According to the inaugural Global Retirement Savers Study, about a third of global employees expect to work at least part time once retired, with the share rising to 37 per cent in the U.S.
The survey, which polled more than 7,000 employees in Australia, Canada, Japan, the U.K. and the U.S., highlights how deeply the prospect of extended work has become normalized in retirement planning conversations.
The inclusion of Canadian employees in the sample suggests this is not a distant or purely American trend. For Canadian employers competing for talent in a tight labour market, the expectation that employees may cycle between full-time, part-time and phased retirement could reshape workforce planning over the next decade.
Economic unease reshaping retirement expectations
Beneath the headline figure sits a broader story of economic anxiety. Half of respondents worldwide expect a recession by mid-2026, suggesting that near-term macroeconomic worries are weighing heavily on retirement savers’ plans.
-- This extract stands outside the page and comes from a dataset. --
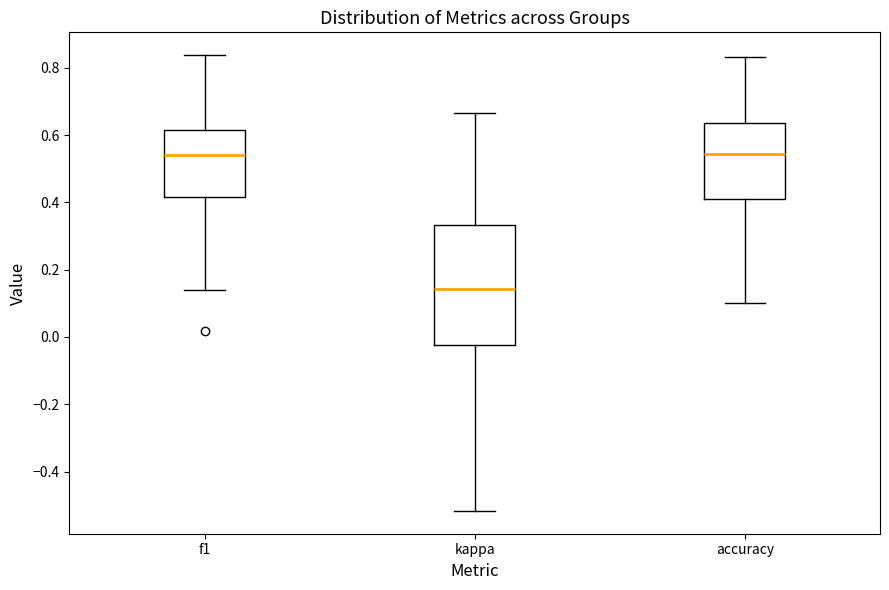

Reading left to right, read every box against the y-axis: the position of its median line, the range the box covers, and the ends of its whiskers. The values are not printed on the chart, so give them approximately, as read against the axis.

f1: median 0.54, box 0.42 to 0.62, whiskers 0.14 to 0.84
kappa: median 0.14, box -0.02 to 0.34, whiskers -0.52 to 0.66
accuracy: median 0.54, box 0.42 to 0.64, whiskers 0.10 to 0.84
Inflation was cited as a top concern by 42 per cent of those surveyed, with geopolitical events (30 per cent) and interest rates (27 per cent) also featuring prominently.
These pressures appear to be eroding confidence in retirement security. Seventeen per cent of respondents said they believe they will run out of money in retirement, and only 27 per cent expressed confidence that they could withstand a major financial shock once retired.
Workers doubt their retirement lifestyle
The survey points to a significant confidence gap about what retirement will actually look like.
Only 31 per cent of global respondents said they expect to live as well or better in retirement than they do today, with pessimism especially pronounced in Canada and Japan, while optimism is relatively stronger in the U.S., Australia, and the U.K., according to the survey.
The survey also found gender differences in retirement confidence, with women — particularly single women — reporting significantly lower confidence than men.
That gender gap has implications for pay equity, benefits design and targeted financial education, especially given Canada’s long-standing focus on closing gender-based disparities in pay and retirement outcomes.
Workplace advice and plan design under the microscope
A notable finding from the global survey is the central role employers and workplace providers continue to play in retirement decision-making. Three of the four most relied-upon sources of advice for retirement savers are connected to the workplace, with the highest reliance reported in the U.S.
Despite the growth of digital tools, human advisors are tied with the retirement plan recordkeeper as the most relied upon source of advice worldwide. The data suggests workers aren’t simply looking for more investment choices — they want guidance they can act on.
Another T. Rowe Price survey highlighted varying preferences for default investment options versus active choice across age groups, with older savers showing a growing interest in professionally managed portfolio solutions and Gen Z showing more inclination to choose their investments.
A turning point for retirement policy
The survey findings may be a warning to Canadian organizations, as employees’ lived experience of retirement is shifting faster than many workplace programs.
Economic uncertainty, persistent inflation, and longevity risk are pushing more workers to assume they will have to keep working well into what used to be considered retirement.
At the same time, employees are signalling that they still trust employer-linked channels for guidance — and they are looking for help making complex decisions amid volatile conditions.